Thursday, November 13, 2008

Jungle Curry

Last night I wrapped up a week and a half in London with one last Thai dinner (I have eaten Thai at least once a day every day since I arrived in the UK) and a concert at the Shephard’s Bush Hall. I had been invited out by a friend of a friend I’d met on Sunday, a lovely American guy named Kevin. We met up at the Shepherd’s Bush tube station (recently renovated to within an inch of its life and practically glistening with newness) then walked down the street for a quick bite at a reliable little Thai place Kevin knew. Kevin’s been living in London a few years so I picked his brain about the place – what it’s like for an American to live here, how cold it gets in the winter, how long it takes to get to Italy from Heathrow . . . Turns out it’s pretty easy for an American to live here, sometimes the winters get so cold that it snows in central London, and you can be in Italy inside of two hours if the tailwind’s in your favor. Right-o.

The Thai place was unassuming and poorly decorated – just the way I like ‘em. The menu was full of little treasures I’d never heard of and I was eager to try something new. I’d already discovered the many varieties of Thai eggplant (some that look and taste remarkably similar to limes, others that look like oversized green peppercorns with the same little kick) but I wanted to go further afield. I asked about a few things on the menu then noticed the “Jungle Curry.” I love that ethnic restaurants often describe ten or twenty dishes identically. Jungle Curry, like most of the other chicken dishes on the menu, is chicken and mixed vegetables in a spicy sauce with chiles and basil. The one kicker – the waiter told me it was really spicy. Hot. He would say this then fan his mouth with his hand. “I don’t want to scare you” he said “it’s just really hot. You will see the stars.” I wasn’t really sure what that meant but it sounded so much like that a dare that I simply couldn’t back down. Bring on the Jungle Curry I said.

The curry showed up and I gingerly scooped a small portion onto a large mound of rice. I was careful not to take too much of the sauce, fearing this is where the real heat was stored. A few bites in I was fine, laughing at the silly waiter for warning me so urgently against such a lovely little dish. Did I mention that the waiter stood next to me while I ate? For a good five minutes. At first I was reassured by this, thinking he was positioning himself to call an ambulance should I not survive the Jungle Curry. But when the curry failed to pack a punch, he was truly disappointed, crestfallen.
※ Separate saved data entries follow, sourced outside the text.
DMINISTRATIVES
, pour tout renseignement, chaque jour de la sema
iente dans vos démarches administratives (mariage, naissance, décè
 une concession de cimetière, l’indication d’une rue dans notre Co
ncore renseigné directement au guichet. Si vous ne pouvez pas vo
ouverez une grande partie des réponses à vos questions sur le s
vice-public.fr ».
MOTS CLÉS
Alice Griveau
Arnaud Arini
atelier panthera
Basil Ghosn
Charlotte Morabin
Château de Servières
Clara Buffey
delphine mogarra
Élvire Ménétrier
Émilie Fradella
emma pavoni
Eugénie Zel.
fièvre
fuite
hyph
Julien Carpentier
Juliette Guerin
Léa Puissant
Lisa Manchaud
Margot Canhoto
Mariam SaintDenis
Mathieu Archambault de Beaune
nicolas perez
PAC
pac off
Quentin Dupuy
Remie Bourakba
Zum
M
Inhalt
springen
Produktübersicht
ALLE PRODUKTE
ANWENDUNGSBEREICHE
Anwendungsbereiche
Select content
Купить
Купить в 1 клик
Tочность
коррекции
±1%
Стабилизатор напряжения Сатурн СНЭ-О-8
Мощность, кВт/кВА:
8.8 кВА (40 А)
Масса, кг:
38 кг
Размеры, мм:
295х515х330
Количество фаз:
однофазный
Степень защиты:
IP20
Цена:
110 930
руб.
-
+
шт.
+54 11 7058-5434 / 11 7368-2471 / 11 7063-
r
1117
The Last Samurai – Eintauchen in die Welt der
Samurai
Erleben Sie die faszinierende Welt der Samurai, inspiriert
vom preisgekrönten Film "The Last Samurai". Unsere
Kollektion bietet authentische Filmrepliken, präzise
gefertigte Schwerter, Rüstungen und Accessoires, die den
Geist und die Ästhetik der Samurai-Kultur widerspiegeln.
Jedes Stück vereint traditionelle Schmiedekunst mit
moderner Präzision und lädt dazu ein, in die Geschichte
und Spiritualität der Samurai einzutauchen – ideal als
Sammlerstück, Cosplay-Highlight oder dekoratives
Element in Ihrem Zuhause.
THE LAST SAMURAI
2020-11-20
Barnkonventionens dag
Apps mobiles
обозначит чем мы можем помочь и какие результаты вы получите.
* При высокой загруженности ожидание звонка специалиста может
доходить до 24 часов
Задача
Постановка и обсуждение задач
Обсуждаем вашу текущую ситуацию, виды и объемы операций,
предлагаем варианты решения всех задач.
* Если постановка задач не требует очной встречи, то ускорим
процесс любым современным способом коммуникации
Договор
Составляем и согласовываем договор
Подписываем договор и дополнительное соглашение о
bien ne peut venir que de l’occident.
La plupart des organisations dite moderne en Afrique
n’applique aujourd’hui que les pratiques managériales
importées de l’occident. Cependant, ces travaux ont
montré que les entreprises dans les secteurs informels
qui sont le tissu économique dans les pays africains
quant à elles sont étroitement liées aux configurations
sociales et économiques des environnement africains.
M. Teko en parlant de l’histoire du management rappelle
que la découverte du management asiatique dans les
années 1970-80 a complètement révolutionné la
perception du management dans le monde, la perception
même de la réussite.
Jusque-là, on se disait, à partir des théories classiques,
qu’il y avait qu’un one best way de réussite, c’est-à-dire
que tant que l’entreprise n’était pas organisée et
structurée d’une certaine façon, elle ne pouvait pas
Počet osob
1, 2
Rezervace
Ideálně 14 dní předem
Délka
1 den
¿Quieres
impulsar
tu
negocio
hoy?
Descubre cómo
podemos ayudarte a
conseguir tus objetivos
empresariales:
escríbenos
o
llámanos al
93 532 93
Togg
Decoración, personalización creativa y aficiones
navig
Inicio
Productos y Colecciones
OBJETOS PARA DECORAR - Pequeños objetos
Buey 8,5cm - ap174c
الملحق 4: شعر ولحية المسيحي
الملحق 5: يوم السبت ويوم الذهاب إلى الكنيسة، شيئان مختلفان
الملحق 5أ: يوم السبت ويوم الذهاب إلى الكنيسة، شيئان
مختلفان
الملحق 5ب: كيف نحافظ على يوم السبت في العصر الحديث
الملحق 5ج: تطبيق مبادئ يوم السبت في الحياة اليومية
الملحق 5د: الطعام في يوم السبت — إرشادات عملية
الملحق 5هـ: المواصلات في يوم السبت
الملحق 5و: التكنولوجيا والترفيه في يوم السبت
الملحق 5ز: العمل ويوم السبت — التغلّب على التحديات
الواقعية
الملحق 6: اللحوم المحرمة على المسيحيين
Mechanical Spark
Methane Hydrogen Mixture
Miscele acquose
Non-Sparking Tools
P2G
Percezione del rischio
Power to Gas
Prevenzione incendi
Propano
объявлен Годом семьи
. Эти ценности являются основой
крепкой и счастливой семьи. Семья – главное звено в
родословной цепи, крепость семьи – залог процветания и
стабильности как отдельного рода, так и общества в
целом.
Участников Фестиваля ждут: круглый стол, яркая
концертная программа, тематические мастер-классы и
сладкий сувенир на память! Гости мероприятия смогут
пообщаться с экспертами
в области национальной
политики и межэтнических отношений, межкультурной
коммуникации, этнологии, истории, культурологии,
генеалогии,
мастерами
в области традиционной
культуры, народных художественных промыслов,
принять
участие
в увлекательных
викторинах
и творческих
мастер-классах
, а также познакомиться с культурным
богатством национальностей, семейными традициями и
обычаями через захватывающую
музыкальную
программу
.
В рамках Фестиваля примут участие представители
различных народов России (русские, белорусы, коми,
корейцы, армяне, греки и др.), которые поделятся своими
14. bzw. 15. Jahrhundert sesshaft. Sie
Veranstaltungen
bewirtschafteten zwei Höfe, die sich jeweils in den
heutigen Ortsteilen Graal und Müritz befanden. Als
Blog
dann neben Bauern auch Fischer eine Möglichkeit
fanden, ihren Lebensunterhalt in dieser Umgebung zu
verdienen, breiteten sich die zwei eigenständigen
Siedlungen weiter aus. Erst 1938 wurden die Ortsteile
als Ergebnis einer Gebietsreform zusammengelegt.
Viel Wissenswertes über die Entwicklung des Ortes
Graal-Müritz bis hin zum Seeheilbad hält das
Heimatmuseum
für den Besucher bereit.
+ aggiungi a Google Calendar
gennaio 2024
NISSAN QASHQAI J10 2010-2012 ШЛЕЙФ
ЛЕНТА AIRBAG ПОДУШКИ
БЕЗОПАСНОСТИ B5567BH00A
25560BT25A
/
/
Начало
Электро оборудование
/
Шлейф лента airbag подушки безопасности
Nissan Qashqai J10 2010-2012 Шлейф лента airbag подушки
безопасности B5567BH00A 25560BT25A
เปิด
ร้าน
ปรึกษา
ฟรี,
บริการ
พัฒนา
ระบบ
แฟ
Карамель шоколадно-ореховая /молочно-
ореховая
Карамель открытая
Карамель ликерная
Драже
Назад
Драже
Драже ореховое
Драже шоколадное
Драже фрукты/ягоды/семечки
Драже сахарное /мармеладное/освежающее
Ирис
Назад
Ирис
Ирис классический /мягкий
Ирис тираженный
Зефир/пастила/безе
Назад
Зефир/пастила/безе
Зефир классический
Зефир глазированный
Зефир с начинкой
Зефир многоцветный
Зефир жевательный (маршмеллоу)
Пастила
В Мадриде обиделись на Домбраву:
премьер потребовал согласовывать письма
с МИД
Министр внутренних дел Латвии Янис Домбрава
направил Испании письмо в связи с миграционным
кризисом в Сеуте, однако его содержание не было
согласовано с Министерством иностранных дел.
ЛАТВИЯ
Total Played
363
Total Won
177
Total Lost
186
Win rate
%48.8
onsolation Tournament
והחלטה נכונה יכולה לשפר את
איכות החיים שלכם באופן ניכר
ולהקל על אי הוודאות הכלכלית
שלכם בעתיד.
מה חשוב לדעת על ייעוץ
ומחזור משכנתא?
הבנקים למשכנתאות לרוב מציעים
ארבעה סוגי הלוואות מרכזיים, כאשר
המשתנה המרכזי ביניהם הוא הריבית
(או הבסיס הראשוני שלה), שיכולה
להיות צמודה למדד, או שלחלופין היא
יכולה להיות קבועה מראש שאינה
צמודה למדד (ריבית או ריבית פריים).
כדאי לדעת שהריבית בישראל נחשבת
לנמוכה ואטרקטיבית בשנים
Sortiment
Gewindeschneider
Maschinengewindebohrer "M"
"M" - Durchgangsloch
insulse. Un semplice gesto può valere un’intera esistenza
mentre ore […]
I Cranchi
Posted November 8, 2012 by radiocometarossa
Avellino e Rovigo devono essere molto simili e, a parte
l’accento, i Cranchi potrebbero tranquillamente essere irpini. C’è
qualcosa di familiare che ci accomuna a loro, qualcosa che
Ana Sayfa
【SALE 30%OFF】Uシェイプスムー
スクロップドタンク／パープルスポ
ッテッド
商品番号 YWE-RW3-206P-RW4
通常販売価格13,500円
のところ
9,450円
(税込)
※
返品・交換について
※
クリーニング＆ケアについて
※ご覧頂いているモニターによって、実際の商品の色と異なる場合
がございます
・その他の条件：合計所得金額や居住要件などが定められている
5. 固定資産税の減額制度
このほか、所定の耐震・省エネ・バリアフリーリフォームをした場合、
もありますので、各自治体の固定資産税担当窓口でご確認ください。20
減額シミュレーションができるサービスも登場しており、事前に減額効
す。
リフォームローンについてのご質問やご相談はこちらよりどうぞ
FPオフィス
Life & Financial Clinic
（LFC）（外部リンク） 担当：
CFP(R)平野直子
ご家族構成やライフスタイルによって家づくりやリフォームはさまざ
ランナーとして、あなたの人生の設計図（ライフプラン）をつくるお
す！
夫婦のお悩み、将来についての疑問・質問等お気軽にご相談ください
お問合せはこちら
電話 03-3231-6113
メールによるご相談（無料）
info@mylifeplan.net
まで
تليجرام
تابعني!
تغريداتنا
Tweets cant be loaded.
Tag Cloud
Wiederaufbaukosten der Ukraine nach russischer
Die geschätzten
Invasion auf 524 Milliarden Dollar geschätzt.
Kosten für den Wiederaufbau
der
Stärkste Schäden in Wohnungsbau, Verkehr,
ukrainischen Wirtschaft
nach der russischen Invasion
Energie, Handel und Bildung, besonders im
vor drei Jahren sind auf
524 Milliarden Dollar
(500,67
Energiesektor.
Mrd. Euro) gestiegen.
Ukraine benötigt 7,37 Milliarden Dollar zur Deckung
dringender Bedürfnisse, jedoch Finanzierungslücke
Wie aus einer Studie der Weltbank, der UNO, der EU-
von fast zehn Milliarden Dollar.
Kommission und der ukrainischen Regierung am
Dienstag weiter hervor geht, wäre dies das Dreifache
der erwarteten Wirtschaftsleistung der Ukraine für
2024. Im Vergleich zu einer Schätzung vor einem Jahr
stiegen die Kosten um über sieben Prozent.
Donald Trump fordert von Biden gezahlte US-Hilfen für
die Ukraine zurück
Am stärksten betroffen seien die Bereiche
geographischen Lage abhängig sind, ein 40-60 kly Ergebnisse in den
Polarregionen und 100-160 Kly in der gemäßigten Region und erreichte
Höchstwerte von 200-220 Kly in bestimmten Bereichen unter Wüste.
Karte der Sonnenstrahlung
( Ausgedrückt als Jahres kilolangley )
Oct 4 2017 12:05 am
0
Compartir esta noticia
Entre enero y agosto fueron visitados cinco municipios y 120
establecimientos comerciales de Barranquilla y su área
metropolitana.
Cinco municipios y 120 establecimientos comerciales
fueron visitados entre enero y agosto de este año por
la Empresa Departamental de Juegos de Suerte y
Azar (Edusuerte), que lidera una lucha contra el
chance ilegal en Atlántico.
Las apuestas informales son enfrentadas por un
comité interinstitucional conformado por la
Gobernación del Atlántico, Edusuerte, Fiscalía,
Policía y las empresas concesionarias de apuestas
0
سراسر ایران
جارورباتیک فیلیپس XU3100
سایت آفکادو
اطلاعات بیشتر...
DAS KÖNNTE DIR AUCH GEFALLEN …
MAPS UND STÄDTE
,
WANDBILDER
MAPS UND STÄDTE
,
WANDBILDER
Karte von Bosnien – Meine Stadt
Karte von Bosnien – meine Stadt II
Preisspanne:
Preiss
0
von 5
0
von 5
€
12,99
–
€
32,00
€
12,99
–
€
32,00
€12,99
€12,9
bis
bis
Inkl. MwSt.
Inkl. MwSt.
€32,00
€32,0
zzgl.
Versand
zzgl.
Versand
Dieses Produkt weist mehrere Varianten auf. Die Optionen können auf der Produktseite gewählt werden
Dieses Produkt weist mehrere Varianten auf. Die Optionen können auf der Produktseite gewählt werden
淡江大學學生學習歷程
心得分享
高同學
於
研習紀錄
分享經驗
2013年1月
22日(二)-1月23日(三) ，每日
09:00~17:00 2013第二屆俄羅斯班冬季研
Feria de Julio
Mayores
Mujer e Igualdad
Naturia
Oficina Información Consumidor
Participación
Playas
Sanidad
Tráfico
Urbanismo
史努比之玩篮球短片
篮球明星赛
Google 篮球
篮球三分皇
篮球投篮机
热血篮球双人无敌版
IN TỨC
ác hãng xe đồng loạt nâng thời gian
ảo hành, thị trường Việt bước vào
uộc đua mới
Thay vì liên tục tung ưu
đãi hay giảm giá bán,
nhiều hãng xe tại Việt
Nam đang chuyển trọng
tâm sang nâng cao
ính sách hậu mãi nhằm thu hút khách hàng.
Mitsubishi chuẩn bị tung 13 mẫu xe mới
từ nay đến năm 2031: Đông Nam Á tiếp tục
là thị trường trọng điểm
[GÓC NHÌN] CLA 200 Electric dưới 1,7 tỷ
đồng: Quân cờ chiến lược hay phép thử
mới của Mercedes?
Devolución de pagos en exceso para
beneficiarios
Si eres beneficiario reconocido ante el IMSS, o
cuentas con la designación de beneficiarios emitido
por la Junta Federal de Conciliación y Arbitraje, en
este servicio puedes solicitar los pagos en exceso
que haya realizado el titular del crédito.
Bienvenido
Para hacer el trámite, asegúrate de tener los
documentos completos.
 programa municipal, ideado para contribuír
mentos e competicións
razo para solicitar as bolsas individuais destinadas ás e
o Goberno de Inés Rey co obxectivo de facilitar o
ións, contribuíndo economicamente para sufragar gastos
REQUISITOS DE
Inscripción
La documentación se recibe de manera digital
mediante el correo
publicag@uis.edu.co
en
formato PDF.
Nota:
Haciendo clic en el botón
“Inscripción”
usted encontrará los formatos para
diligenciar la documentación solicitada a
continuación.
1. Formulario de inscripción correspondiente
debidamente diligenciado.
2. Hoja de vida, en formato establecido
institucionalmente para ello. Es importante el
I felt kind of sorry for him as he ambled back to the kitchen, presumably to have some terse words with the sloppy chef who obviously forgot the key ingredient, the one that knocks uniformed American girls out of their chairs at the mere sight of Jungle Curry.

After he was gone, for reasons I cannot describe, the full flavor of the dish suddenly opened up. It opened up and bit me. Sweat appeared on my brow, my lips began to burn, and the back of my throat began to swell. I downed what was left of my wine but it did little good. I ate some rice, also to no avail. A few minutes went by and it kept getting worse. I was desperate for relief, so desperate that I dug back into it. Fight fire with fire, I reasoned. I ate voraciously and in a few minutes the burn subsided. I was restored to my natural state. I finished the rest of the curry with a smile on my face. I'm not sure if my mouth simply went numb or my body adapted to it or if all the heat was in the middle. These mysteries are far too vaguefor me to contemplate. I do know that when the waiter came back and found me smiling with a bite of curry in my mouth he was shocked. And congratulatory. He told me that he'd never seen anyone finish a plate of Jungle Curry. That if I could survive that I could eat anything on the menu and could probably do many things I hadn't even dreamt of.

On the walk to the concert Kevin told me he thought I should have been awarded a certificate, given a tee-shirt, had my signed photo posted on the wall. I concurred. I was robbed. Thankfully, I didn't have much time to labor the point as the concert was getting underway. Some crazy band from Austin - Okkervil River. They were indescribable. Beatles meets Mamas and Papas meets Coldplay. They were cool and Kevin was cool and London was cool and I just sat there enjoying the show and turning the waiter's words over in my mind like a prophecy. I wonder what else I can do? I hope I have the chance to find out.